La rencontre avec l'ex-mari de Maman est la réaffirmation du renoncement à l'Un, au tout, à l'Absolu, qui se présente à nous, êtres finis, qui en expérimentons les étincelles, dialectiquement, sous forme de néant, de vide. La rencontre avec la mémoire de la mort (mémento mori) est la conscience qu'un jour nous cesserons d'être et retournerons à un néant qui, paradoxalement, est un fondement sans fondement, un vide affirmatif de nos mondes matériels, historiques et vitaux. À ce sujet, comme le dit Marcos Lutz Müller dans son article sur Nishida : « C'est à partir de la connaissance de notre néant, de notre absence de fondement, que nous recevons notre être » (Müller, 2009, p. 160).

Hirayama et l'ex-mari de Mama, comme deux enfants, jouent avec leurs ombres, ou plutôt avec l'absence de lumière, interposée par l'opacité de leurs corps existants, au sol. Les deux répondent ensemble à la question de savoir si leurs ombres s’additionnent. Et ils trouvent tous deux une réponse : non, les ombres ne s’additionnent pas ; l'ombre ne s'approfondit pas. Elle reste dans sa négativité envers la lumière, garante de la complémentarité des contraires, qui constitue la logique de nos mondes.

Chaque monde a sa propre temporalité : chronologique (monde matériel) ; un eschatologique (monde historique) ; et un autre sous forme de jeu d'enfant (monde de la vie) — en allusion, peut-être, au fragment d'un maître des contradictions, mais désormais occidental, Héraclite, lorsqu'il disait alors (aion) est un enfant qui joue (Fragment LII).

Avec votre Des jours parfaits, produit dans un monde post-pandémie de Covid-19, Wim Wenders nous lance peut-être un appel éthique à un mode de vie consistant à cultiver ardemment notre quotidien au milieu de la beauté. Une invitation, sous forme d'expression cinématographique, à expérimenter la beauté du don absolu de la nature et de la coexistence avec les autres.

Win Wenders nous invite à nous rappeler qu’une fin nous attend, nous laissant la tâche de bien faire tout ce que nous nous efforçons de faire. Et toujours avec cette gentillesse, comme celle d'Hirayama, de quelqu'un qui sait que les « journées parfaites » ne sont pas faites d'objectifs parfaitement atteints ou de rencontres avec des gens sans confrontation ni contradictions.
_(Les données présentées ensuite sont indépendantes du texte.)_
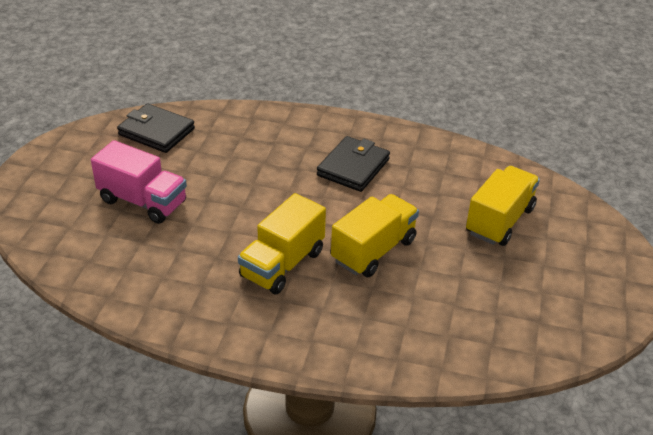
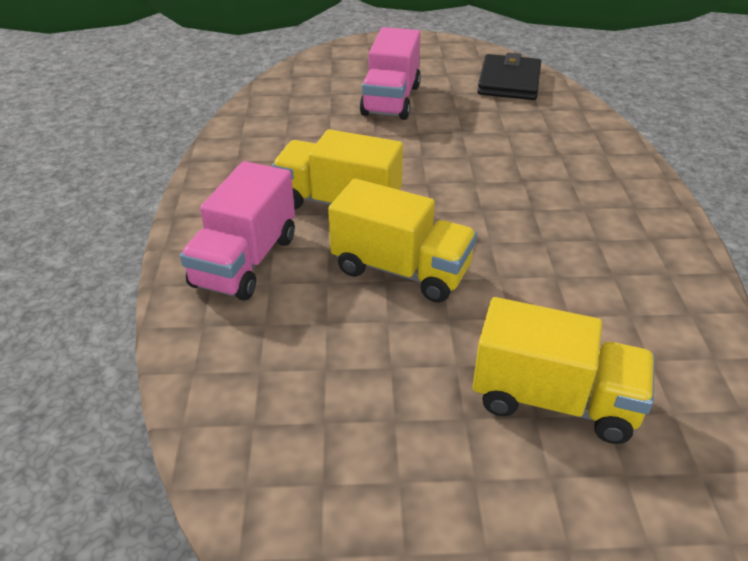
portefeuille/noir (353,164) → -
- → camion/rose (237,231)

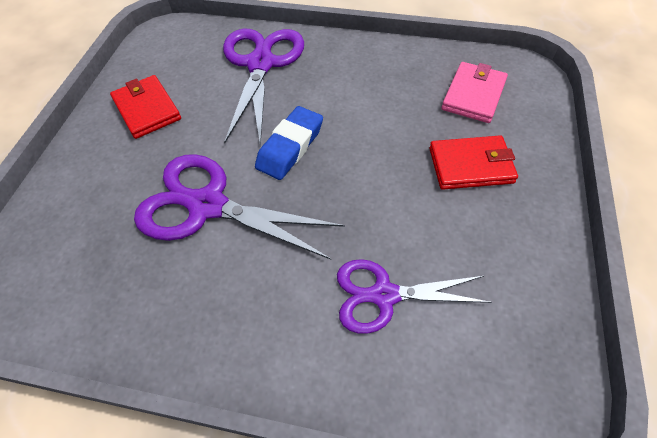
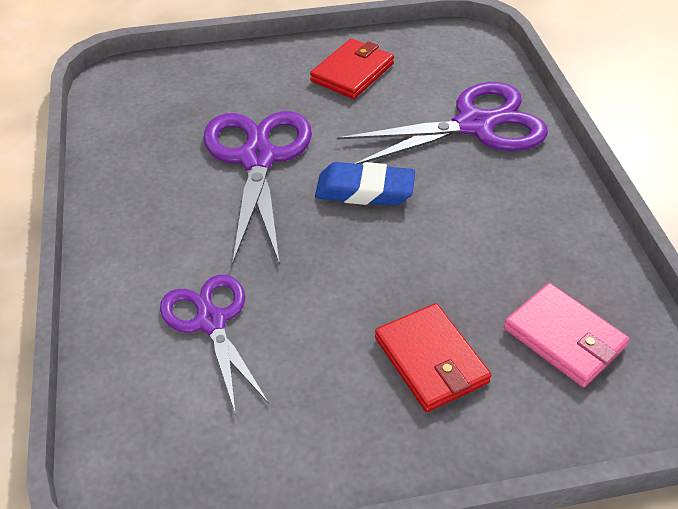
portefeuille/rose (475,92) → portefeuille/rose (566,335), 45 degrees clockwise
Les « jours parfaits » sont constitués d’un quotidien radical, de l’expérience des contradictions du présent absolu, de la perception de la beauté qui nous entoure, détachés de nous-mêmes, libres de comprendre les mouvements de cette vie finie, mais en tension insoluble avec l’éternité. fondée dans un vide spectaculaire et productif.

*Ricardo Evandro S.Martins Professeur à la Faculté de droit de l'Université fédérale du Pará (UFPA).

Référence


Des journées parfaites (Jours parfaits).
Japon, 2023, 123 minutes.
Réalisateur : Wim Wenders.
Scénario : Takuma Takasaki, Wim Wenders.
Directeur de la photographie : Franz Lustig.
Acteurs : Kōji Yakusho, Min Tanaka, Arisa Nakano, Tokio Emoto.

Bibliographie


COSTA, Alexandre. Héraclite : fragments contextualisés. São Paulo : Odysseus Editora.

MÜLLER, Marcos Lutz. Négativité dialectique et « autodétermination du néant absolu » : Nishida et Hegel. Dans : FLORENTINO NETO, Antonio ; GIACOIA JR., Oswaldo. Néant absolu et dépassement du nihilisme : les fondements philosophiques de l’école de Kyoto. Campinas : Éditeur PHI, 2013.

MÜLLER, Marcos Lutz. UN expérience religieuse et logique topique de l'autodétermination du présent absolu (Kitaro Nishida). Dans : LOPARIC, Zelijko (Org.). L'école de Kyoto et le danger de la technique. São Paulo: Éditorial DWW, 2009.

NISHIDA, Kitarō. Une explication de la beauté (1900). Dans : NISHIDA, Kitaro. Penser à partir de rien : essais sur la philosophie orientale. Salamanque : Ediciones Sigueme, 2006a.

NISHIDA, Kitarō. La logique de la place du Rien et la cosmovision religieuse (1945). Dans : NISHIDA, Kitaro. Penser à partir de rien : essais sur la philosophie orientale. Salamanque : Ediciones Sigueme, 2006b.